Surpluses in natural rubber inventories, especially in China, have driven prices down over the past few months, except for occasional but temporary upticks.
On the Singapore Commodity Exchange (SICOM), Technically Specified Rubber 20 — tire-grade rubber — stood at $1.648 per kilogram on Aug. 21 and fell to $1.448 on Sept. 23 before rising to $1.473 on Sept. 26. Rubber Smoked Sheets 3 on SICOM sank from $1.81 per kilo on Aug. 21 to $1.543 on Sept. 23 before increasing slightly to $1.56 Sept. 26.
SICOM rubber prices fell again Sept. 29, to $1.447 per kilo for TSR 20 and $1.536 for RSS 3.
NR prices are the lowest in five years, according to Greg Jagt, vice president of sales at Oakville, Ontario-based Astlett Rubber Inc.
“Some traders say prices are the same as they were 15 years ago, adjusted for inflation,” he said.
In a speech at the recent International Tire Exhibition & Conference (ITEC) in Akron, Bill Hyde, senior director-olefins and elastomers at IHS Chemical, noted that Chinese NR inventories had increased significantly.
This is affecting the prices not only of NR, but of synthetic rubber as well, according to Mr. Hyde. “Manufacturers have enough ability to substitute natural rubber for synthetic rubber to ensure that natural rubber is holding synthetic rubber prices down.”
The current glut of NR is creating the conditions for shortages and higher prices a few years from now, Mr. Hyde said.
“Give or take a few percentage points, 85 percent of the natural rubber in the world is grown by small farmers. There are 10,000 small rubber farmers in India alone, and their plots of land average 1½ hectares (3.75 acres).
“It takes seven years to increase natural rubber supply,” he said. “It doesn't take as long on the downside if you persuade farmers to cut down their trees.”
Small NR farmers in countries as far flung as Indonesia and Guatemala — a relatively new addition to the list of NR-growing countries — are refusing to tap their Hevea trees, or even cutting them down to plant other crops, according to industry sources.
The traditional equation for NR growers, according to the anonymous source, is that one kilo of rubber should buy one kilo of rice. Several years ago, the market was such that one kilo of rubber would buy 2½ kilos of rice. Now, however, the ratio is one-half kilo of rice to one kilo of rubber.
Bloomberg News reported Aug. 1 that Vietnamese NR production in 2014 was projected to decrease for the first time in six years, down 7 percent to 1 million metric tons.

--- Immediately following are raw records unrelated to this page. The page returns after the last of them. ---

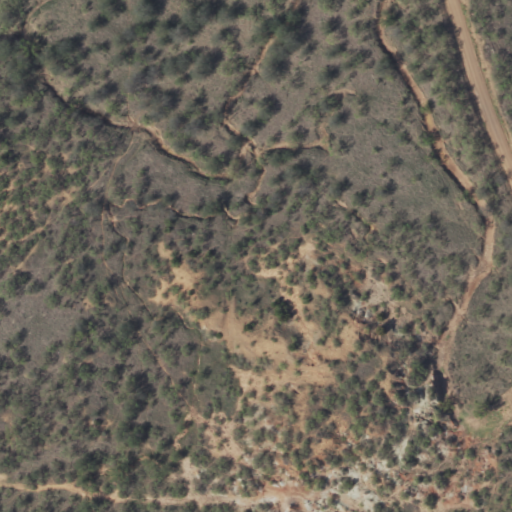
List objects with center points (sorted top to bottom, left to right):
road: (482, 81)
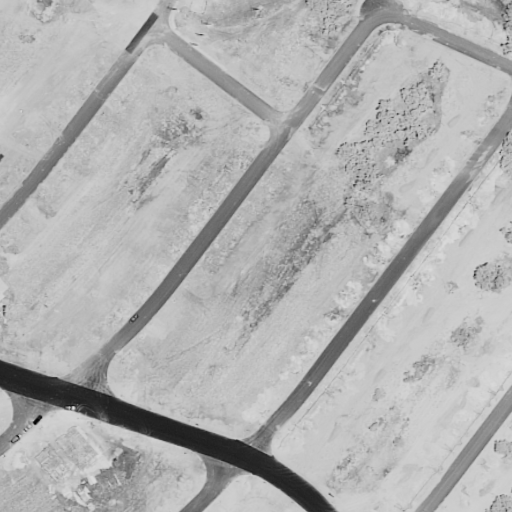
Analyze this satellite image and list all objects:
road: (453, 40)
road: (231, 81)
road: (90, 128)
road: (211, 252)
road: (367, 328)
road: (171, 432)
road: (476, 465)
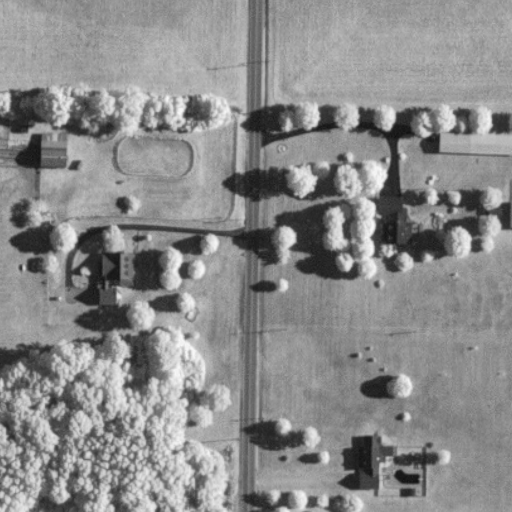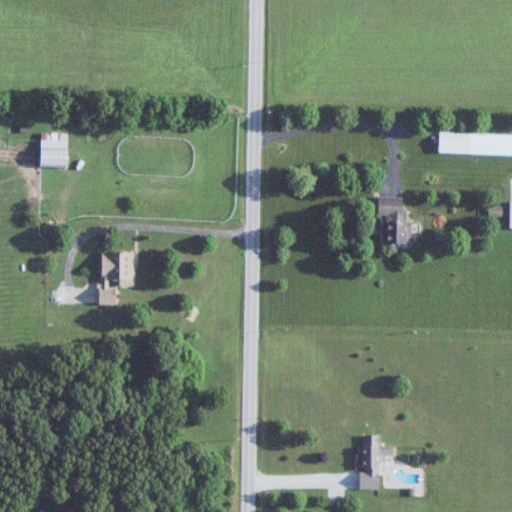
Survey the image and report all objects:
road: (346, 121)
building: (475, 142)
building: (53, 152)
building: (511, 213)
building: (395, 219)
road: (132, 223)
road: (251, 256)
building: (115, 273)
building: (371, 461)
road: (298, 481)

Meanwhile, the military junta in Thailand approved a plan in August to start selling off an estimated 208,000 tons of stockpiled NR, according to news reports.
The previous civilian government had spent an estimated $689 million buying NR in a failed attempt to shore up prices. Frustrated at the cost of warehousing and insuring the stockpile, the civilian government had already decided to start selling it off when the coup occurred in May.
Sources said that any unilateral Thai action is unlikely to have any effect on the world NR market. However, some said there were hopeful signs that demand could increase soon.
“The economy is expanding, and U.S. auto sales are quite encouraging,” Mr. Jagt said. “So I think we'll reach equilibrium sooner than predicted.”
Also, the loss of NR production is dependent on the speed in which farmers can switch to other crops, according to Mr. Hyde.
“If they cut their trees down, what will they have for income while they wait for something else to grow in?” he asked.